Saturday 6th August 2022

President Ranil Wickremesinghe and SJB Leader Sajith Premadasa were scheduled to meet yesterday for talks on an all-party government. The SJB is in a dilemma. It is faced with the prospect of losing more MPs to the UNP, which is emerging stronger unexpectedly. Some SJB MPs have already broken ranks, and speculation is rife that several others are likely to follow suit soon. This is a worrisome proposition for the SJB, which is divided on the proposed power sharing arrangement, which some of its MPs are openly speaking in favour of.

The SJB contemptuously rejected the idea of a unity government when it was first mooted following the appointment of Wickremesinghe as the Prime Minister in May. It continued to demand a snap general election, insisting that it would not wield power without a popular mandate. It seems to have softened its stand if its willingness to talk with the President on the proposed unity government is any indication.

Premadasa has reportedly said he will quit politics if undue influence is exerted on his MPs to join the all-party government to be formed. It is doubtful whether the SJB MPs who are being wooed by the UNP will give a tinker’s cuss about such threats of political self-harm, as it were; they will defect if they are convinced that they can further their interests by returning to the UNP’s fold. After all, most of the SJB MPs are ex-UNPers.

Premadasa is in the current predicament thanks to his indecisiveness. He must be regretting his refusal to accept the offer of premiership following the resignation of Mahinda Rajapaksa as the Prime Minister, in May. He made a volte face when President Rajapaksa moved to appoint Wickremesinghe the PM, but he missed the bus.

President Wickremesinghe has said he will revive the UNP. So, he will have to shore up the UNP support base and vote bank; he will go all out to win over the UNPers who joined the SJB. Some members of the SLFP and the SLPP are also likely to join the UNP if the President succeeds in living up to the people’s expectations and revitalising his party.

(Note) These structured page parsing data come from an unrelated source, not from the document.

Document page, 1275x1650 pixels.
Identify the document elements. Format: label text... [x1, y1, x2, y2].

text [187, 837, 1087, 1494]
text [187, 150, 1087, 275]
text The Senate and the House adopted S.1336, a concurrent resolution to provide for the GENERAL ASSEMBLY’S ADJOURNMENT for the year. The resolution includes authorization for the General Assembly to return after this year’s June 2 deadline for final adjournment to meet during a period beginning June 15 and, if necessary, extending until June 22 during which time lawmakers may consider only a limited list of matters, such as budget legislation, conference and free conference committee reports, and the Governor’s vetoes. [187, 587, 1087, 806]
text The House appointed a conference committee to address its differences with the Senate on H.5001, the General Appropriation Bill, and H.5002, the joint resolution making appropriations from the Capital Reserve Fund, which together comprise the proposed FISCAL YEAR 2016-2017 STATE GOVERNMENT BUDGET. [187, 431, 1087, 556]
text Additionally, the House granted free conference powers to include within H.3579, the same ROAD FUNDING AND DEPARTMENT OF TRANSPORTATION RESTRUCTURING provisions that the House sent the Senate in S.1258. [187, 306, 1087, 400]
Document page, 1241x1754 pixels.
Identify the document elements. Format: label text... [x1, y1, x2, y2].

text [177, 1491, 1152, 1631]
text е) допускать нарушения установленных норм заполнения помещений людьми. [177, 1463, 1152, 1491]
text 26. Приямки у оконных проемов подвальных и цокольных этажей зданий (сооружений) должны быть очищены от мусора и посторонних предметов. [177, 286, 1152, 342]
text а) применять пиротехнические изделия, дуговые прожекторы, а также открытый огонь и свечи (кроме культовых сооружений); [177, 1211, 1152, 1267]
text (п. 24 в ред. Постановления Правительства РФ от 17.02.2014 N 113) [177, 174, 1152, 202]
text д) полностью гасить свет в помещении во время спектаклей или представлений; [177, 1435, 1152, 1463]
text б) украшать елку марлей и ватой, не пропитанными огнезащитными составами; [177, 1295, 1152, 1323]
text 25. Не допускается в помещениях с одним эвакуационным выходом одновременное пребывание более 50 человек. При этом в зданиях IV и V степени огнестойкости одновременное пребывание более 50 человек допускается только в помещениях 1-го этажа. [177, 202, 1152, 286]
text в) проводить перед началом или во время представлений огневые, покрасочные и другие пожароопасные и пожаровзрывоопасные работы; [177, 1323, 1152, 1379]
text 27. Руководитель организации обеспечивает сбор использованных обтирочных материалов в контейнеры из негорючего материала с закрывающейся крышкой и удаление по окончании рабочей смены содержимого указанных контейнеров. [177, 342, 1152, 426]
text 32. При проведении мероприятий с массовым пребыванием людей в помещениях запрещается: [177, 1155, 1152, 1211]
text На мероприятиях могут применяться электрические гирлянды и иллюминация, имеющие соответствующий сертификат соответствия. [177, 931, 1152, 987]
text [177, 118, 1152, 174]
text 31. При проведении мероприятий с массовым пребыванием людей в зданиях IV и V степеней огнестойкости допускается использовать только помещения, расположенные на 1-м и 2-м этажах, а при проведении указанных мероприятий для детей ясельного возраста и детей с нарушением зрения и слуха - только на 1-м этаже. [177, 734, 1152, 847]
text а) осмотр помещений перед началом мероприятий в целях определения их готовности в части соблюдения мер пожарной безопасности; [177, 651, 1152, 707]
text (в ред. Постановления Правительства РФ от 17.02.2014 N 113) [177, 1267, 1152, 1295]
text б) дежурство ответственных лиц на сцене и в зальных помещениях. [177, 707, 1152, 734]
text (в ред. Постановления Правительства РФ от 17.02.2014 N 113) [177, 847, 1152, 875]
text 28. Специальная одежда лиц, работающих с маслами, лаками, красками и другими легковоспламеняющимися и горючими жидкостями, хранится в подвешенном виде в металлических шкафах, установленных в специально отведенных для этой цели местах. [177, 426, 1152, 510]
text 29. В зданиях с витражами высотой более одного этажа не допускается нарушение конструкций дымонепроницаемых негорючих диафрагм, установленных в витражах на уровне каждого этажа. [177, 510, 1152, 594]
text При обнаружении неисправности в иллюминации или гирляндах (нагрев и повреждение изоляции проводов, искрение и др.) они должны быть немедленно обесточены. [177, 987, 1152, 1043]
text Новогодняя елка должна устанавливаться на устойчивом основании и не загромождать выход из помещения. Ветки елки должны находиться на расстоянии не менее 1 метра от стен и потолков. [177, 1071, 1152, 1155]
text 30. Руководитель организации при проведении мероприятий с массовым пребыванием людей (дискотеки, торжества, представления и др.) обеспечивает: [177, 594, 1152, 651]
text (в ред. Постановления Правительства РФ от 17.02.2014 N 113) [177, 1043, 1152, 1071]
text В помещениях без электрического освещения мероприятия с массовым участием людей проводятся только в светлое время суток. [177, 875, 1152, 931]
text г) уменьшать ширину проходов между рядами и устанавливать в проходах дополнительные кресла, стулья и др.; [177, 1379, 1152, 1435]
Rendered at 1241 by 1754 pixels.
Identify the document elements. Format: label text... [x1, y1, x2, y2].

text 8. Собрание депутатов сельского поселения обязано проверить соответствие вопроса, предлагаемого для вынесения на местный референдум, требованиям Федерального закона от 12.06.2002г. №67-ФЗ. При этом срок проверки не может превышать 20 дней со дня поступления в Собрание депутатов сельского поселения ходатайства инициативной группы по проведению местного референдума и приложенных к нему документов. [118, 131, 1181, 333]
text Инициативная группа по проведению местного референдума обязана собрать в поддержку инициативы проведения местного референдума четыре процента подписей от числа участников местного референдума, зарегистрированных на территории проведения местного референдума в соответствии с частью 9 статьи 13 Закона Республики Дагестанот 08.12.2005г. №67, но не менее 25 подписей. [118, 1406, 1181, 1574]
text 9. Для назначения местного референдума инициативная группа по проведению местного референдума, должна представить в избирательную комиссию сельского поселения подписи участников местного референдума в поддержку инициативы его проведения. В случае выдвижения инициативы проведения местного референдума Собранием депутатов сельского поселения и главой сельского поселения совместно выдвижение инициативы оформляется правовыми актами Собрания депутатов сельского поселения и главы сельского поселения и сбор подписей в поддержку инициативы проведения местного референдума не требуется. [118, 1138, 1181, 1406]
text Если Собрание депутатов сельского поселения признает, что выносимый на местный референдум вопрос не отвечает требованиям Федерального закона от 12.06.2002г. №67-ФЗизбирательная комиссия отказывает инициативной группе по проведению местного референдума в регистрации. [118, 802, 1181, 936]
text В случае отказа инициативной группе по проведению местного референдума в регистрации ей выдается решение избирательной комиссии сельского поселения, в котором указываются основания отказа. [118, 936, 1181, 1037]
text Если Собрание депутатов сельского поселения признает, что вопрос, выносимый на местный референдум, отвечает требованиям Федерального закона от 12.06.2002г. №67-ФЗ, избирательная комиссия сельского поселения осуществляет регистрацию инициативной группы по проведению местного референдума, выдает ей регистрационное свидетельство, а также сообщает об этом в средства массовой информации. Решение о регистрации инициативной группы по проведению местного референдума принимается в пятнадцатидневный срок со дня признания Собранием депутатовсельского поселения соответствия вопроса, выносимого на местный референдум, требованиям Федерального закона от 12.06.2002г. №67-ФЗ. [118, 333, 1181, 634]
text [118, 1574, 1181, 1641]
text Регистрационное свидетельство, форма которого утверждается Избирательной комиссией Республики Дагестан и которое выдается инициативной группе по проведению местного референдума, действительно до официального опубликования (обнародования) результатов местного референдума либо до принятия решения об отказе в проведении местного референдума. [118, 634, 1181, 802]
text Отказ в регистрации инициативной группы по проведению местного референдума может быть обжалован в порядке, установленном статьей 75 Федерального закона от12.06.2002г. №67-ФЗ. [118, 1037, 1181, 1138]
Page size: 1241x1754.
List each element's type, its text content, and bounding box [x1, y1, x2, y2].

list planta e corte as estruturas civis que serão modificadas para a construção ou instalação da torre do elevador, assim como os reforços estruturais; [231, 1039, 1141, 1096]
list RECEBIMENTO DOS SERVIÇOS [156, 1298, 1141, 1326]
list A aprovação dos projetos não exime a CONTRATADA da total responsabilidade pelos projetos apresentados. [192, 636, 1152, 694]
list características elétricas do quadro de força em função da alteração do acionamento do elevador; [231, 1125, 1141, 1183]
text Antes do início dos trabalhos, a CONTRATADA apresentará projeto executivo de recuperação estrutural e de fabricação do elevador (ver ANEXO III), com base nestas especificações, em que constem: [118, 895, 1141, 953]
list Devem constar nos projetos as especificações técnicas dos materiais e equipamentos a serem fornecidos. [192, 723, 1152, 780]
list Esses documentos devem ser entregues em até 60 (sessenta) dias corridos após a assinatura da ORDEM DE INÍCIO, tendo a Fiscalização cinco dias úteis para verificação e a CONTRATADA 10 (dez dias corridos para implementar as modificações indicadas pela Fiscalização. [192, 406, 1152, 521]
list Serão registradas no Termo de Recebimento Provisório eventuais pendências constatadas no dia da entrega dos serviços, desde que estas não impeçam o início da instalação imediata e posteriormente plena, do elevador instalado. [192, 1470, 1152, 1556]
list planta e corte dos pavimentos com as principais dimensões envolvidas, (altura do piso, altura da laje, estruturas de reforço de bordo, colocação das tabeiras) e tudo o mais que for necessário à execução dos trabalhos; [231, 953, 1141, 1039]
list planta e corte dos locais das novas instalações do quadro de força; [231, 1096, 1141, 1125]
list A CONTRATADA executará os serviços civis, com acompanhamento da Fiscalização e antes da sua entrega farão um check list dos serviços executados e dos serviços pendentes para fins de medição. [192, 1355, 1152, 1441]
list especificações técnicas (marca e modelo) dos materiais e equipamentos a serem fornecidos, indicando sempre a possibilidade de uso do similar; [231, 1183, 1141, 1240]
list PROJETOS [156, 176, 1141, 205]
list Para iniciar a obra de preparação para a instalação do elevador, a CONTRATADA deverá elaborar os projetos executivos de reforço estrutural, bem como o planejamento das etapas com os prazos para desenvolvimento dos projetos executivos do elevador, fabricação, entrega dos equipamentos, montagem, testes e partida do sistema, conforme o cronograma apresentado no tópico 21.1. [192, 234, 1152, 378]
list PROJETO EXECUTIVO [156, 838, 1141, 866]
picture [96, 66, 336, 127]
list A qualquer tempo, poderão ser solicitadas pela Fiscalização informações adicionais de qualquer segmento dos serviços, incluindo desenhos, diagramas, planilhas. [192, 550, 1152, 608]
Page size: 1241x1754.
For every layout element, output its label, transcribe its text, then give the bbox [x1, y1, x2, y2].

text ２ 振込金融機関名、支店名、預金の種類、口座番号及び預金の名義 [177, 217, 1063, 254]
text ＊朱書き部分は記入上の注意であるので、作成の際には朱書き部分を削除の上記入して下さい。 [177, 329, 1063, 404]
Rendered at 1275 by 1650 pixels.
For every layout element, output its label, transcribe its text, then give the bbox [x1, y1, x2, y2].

Wickremesinghe has been a victim of crossovers. He had a significant number of his MPs joining the UPFA government, in 2005, following the election of Mahinda Rajapaksa as the President. Some of his MPs also crossed over in 2010, when President Rajapaksa was re-elected.

Wickremesinghe has also used crossovers to bring down governments. The Chandrika Bandaranaike Kumaratunga government fell in 2001 because about 16 of her MPs joined the UNP, and among them was her trusted lieutenant S. B. Dissanayake, who was the General Secretary of the SLFP at the time. The second Mahinda Rajapaksa government (2010-2015) looked rock-solid with a two-thirds majority in Parliament; the UNP was extremely weak due to crossovers and internal disputes, but Wickremesinghe sprang a huge surprise by causing a rift in the Rajapaksa administration. SLFP General Secretary Maithripala Sirisena defected together with more than a dozen UPFA MPs, and defeated Rajapaksa in the presidential race. Thus, it may be seen that Wickremesinghe is a veteran in the game of crossovers, and the SJB’s fears are not unfounded.

Perhaps, SJB Leader Premadasa could learn from former President Sirisena how to prevent a possible disintegration of his party. Sirisena blundered by antagonising a section of the SLFP, which he took over after securing the presidency in 2015. His hostility led to a split in the SLFP and the birth of the SLPP, but thereafter he acted tactfully. He joined forces with the Rajapaksas to prevent many other SLFPers from crossing over to the SLPP to contest the last general election (2020). He knew he would be left with only two or three parliamentary seats if he did not do so. He made a virtue of necessity by making the SLFP part of the SLPP coalition. He ran with the Rajapaksas and hunted with the Opposition. He might do so again as regards the proposed all-party government, for some of his MPs are likely to join it. Premadasa is apparently left with no alternative but to do a Sirisena.